The other that springs to mind would be by packet marking, but I’ve noted that conn + packet marking seems to slow down my throughput fairly significantly on my hex (drop of ~100Mbit D/L for non-queued clients)
Solved:
Bad IP address in the address list (192.167.x.x vs. 192.168.x.x so there was no MAC to lookup. However, this did make me put in a (:len [/ip mac find address=$ladd]) if statement to check for an ARP table entry before looking for it to avoid the error and script termination.
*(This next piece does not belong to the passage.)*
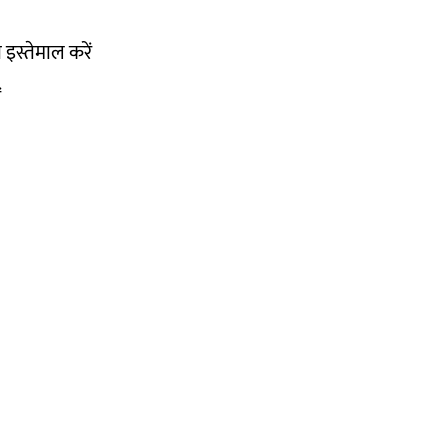
 इस्तेमाल करें
ं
I’ve set off on this adventure and have parts of it running. I’ve run into an issue and it’s with looking up mac-address in /ip arp. Neither of these seem to work from script, but work from command-line:
:local ladd [/ip fire add get $i address]; # this seems to work fine and returns the address I'm looking up.
:put "Got IP=[$ladd]"; # I use the brackets to look for extra spaces and the like
:set lmac [/ip arp get [/ip arp find address=$ladd] mac-address];
no such item
or
:set lmac [/ip arp get [/ip arp find where address=$ladd] mac-address];
no such item
Ok, well here is my v0.5 for anyone who is interested.
It comes in 2 parts, the main script which looks for the systems in /ip fire add list=“qsys” for IP addresses and the Queue they are related to in comment.
It goes and gets the MAC address (if it exists) from /ip arp table.
It then cross references that with a address-list kept in /ipv6 fire add list=“neigh” which is IPv6 + MAC in comment.
It then builds a queue target list based on this info and sets the targets for the queue named in the original /ip fire add list=“qsys” comment.
The second script just watches /ipv6 neighbors and write that to a /ipv6 fire add list=“neigh” because I’ve noted that the neighbor list seems to be very transient. This can probably be changed with a setting, but I’m not sure which one.
TODO:
Rework to be one script solution, both IPv6 neighbor discovery/logging and queue update.
Only update the queue that has changes, based on above.